Dr Smith spent the early part of his career in New York where he earned his MD and PhD (Genetics and Genomic Sciences) from the Mount Sinai School of Medicine, where he also trained as a research track resident in internal medicine. Dr Smith then moved to Memorial Sloan Kettering Cancer Center for his medical oncology fellowship and further research training. Dr Smith went on to serve as faculty and Director of Translational Development at the MSKCC Cellular Therapeutics Center before joining the Harvard Medical community at the Dana Farber Cancer Institute in mid-2020.

Dr Smith’s pre-clinical work has resulted in nine awarded or pending patents, multiple products stemming from his lab work have been translated to the clinic and he is an author of many seminal publications in the field.

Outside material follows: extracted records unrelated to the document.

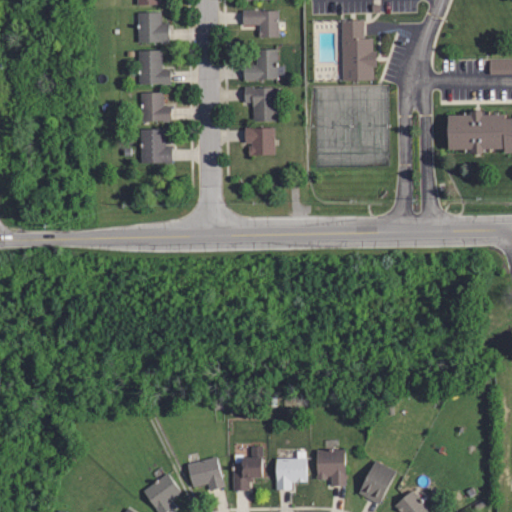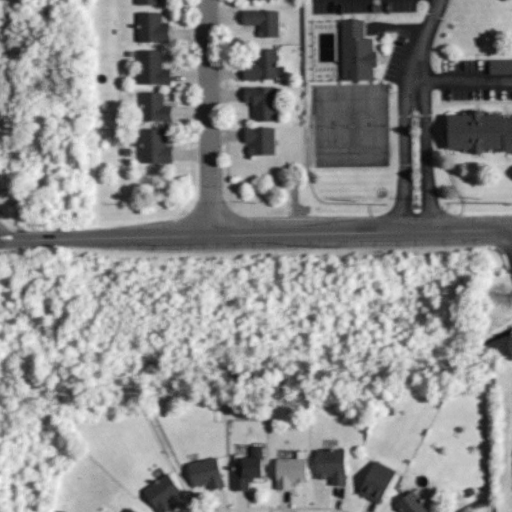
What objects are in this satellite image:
building: (252, 0)
building: (147, 2)
building: (146, 3)
building: (260, 20)
building: (260, 23)
building: (150, 27)
building: (150, 29)
building: (356, 51)
building: (353, 53)
building: (262, 66)
building: (498, 67)
building: (150, 68)
building: (151, 70)
road: (463, 79)
building: (260, 101)
building: (259, 104)
building: (152, 109)
building: (152, 109)
road: (415, 112)
road: (208, 117)
building: (479, 131)
building: (475, 135)
building: (259, 139)
building: (258, 142)
building: (153, 147)
building: (152, 148)
road: (256, 233)
building: (328, 466)
building: (331, 466)
building: (246, 469)
building: (246, 469)
building: (205, 472)
building: (288, 472)
building: (289, 472)
building: (203, 474)
building: (376, 479)
building: (375, 482)
building: (162, 491)
building: (160, 494)
building: (411, 502)
building: (126, 510)
building: (129, 510)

David G. Maloney is a Full Member of the Clinical Research Division, the Medical Director, Cellular Immunotherapy and the Bezos Family Immunotherapy Clinic and he holds the Leonard and Norma Klorfine Endowed Chair for Clinical Research at the Fred Hutchinson Cancer Research Center in Seattle, Washington.

Dr Maloney is a renowned clinician-scientist who has been at the forefront of cellular therapy research and development with a primary focus in the development of chimeric antigen receptor (CAR) T cell therapy for a wide variety of cancers. Dr Maloney has been a clinical investigator in over 15 cellular therapy clinical trials ranging from phase 1, first in human trials to commercially approved CAR T cell therapies.

Dr Maloney’s long-standing research interest is in the development of immunotherapies for lymphoma, myeloma, CLL, and ALL. Dr Maloney was instrumental in the development and testing of rituximab, the first antibody-based cancer drug on the market that transformed the treatment of certain leukemias and lymphomas.

Dr Maloney has amassed greater than 265 publications in peer-reviewed journals and has received the Presidential Award from the Society for Biological Therapy (now the Society for Immunotherapy of Cancer).

David G. Maloney received his MD and PhD in cancer biology from Stanford University, completed internship and residency in internal medicine at Brigham and Woman’s Hospital and a fellowship in oncology at Stanford. In 1994 he joined the faculties of Fred Hutchinson Cancer Research Center and the University of Washington where he is currently a Professor of Medicine.